Clicking on the “Elect. Current” radio button from the “Load” panel would enable the Joule heating effect to be activated. In the first step, a current intensity of 0.35 A for a duration of 8 s is applied, and this is followed by cooling for a duration of 14 s. The generated “Joule Heating Plot” is shown in Figure 15. Note that as the user moves the Time slider, the temperature changes, which also moves the θ slider and updates the Wire Temp. and the Max. Stress values. Stress and strain do not change in this scenario. However, other loading steps can precede or follow any Joule Heating steps to change the stress and strain, as was done in the first scenario.
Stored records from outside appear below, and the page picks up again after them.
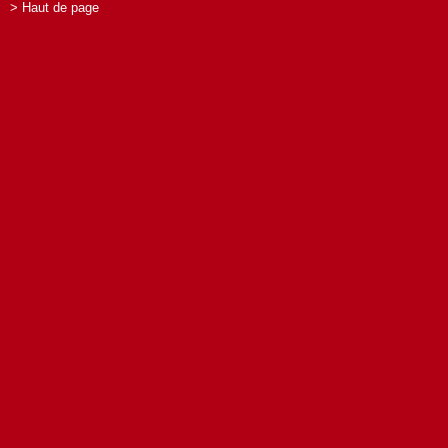
> Haut de page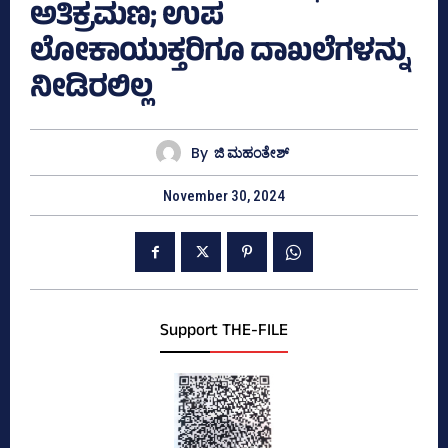
ಅತಿಕ್ರಮಣ; ಉಪ
ಲೋಕಾಯುಕ್ತರಿಗೂ ದಾಖಲೆಗಳನ್ನು
ನೀಡಿರಲಿಲ್ಲ
By
ಜಿ ಮಹಂತೇಶ್
November 30, 2024
Support THE-FILE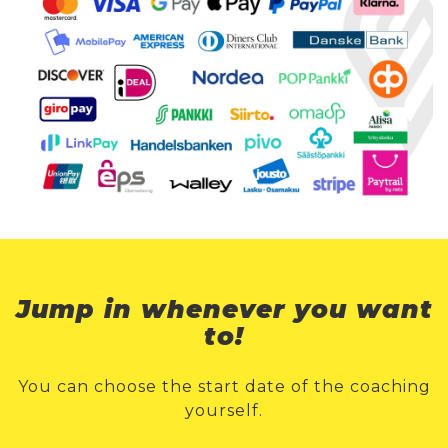
Jump in whenever you want
to!
You can choose the start date of the coaching
yourself.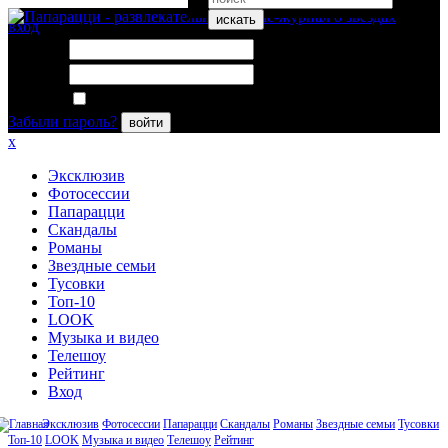
искать
вход
Логин:
Пароль:
Запомнить меня
Забыли пароль?
войти
x
Эксклюзив
Фотосессии
Папарацци
Скандалы
Романы
Звездные семьи
Тусовки
Топ-10
LOOK
Музыка и видео
Телешоу
Рейтинг
Вход
Эксклюзив
Фотосессии
Папарацци
Скандалы
Романы
Звездные семьи
Тусовки
Топ-10
LOOK
Музыка и видео
Телешоу
Рейтинг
Joule heating allows changing the wire temperature considering the ambient temperature and the convective heat transfer with the environment, rather than simply controlling the wire temperature as was done in the first example. A three-minute video demonstrating the two scenarios presented here can be found in the Supplementary Materials. Virtually infinite number of scenarios can be modeled and explored by students with full and partial mechanical or thermal loading and unloading steps, whether with Joule heating or direct temperature control.
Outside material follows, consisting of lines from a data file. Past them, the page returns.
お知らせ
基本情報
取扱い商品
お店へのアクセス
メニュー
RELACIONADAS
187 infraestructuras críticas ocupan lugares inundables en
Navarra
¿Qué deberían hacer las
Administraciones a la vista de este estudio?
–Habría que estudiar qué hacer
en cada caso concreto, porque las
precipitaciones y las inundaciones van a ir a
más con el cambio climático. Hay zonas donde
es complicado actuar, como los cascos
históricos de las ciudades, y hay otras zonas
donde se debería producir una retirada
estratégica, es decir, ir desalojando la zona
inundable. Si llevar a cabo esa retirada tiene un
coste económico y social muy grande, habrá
4. Discussion and Conclusions

The SMA Simulator application, presented in this paper, is capable of modeling various loading scenarios on SMA wires and showing all material variables throughout the history of the full or partial load–unload steps using various 3D and 2D figures. Given that the application is independent on a finite element solver, the computational time for any step is less than 1 s, giving users a quick response and the ability to model a variety of scenarios. A validation example was presented where an SMA cylinder was modeled in a load–unload cycle at four different temperatures in COMSOL Multiphysics commercial FEA package and SMA Sim. Results showed less than 1% deviation in all curves using different curve comparison metrics. The example scenario presented next was a fully austenitic SMA wire, initially at 25 °C, which was mechanically loaded until the material was fully transformed into the martensite phase. The wire was then fully unloaded and heated to 51 °C, which is the austenite finish temperature, to recover the residual strain and transform the phase back to fully austenite. The wire was then mechanically loaded at this high temperature, and before reaching the full martensitic transformation, the wire was fully unloaded. Since the material exhibits pseudoelastic behavior at this high temperature, unloading the material recovered all residual strain that was built in the material. The wire was then cooled down to 29 °C. Heating the SMA wire can also be done through the Joule heating physics by defining the applied electric current, ambient temperature, and heating/colling durations. Modeling these scenarios in a finite element analysis (FEA) software package would be very complex, requiring many steps, preparation, and relatively long computational time. The application has been used by the author in the “Design of Smart Mechanical Systems” graduate course (three offerings: Fall 2019, Spring 2021, and Spring 2025), and all students praised it, as it allowed them to either verify their hand calculations in problems related to SMA materials or study complex loading scenarios without spending a lot of time performing hand calculations or running FEA simulations. The application allowed the students to spend more time understanding the behavior of SMA wires under these consequent mechanical and thermal loads. The user interface was reported by the students as “very friendly.”

Future extensions to the SMA Simulator application could add more complex models that describe the SMA behavior under thermomechanical loads, relaxing some of the assumptions used in the current simple model. A new option can also be introduced to model an SMA wire connected to a spring element, which would represent any elastic structure linked to the SMA wire and affecting its stress–strain state.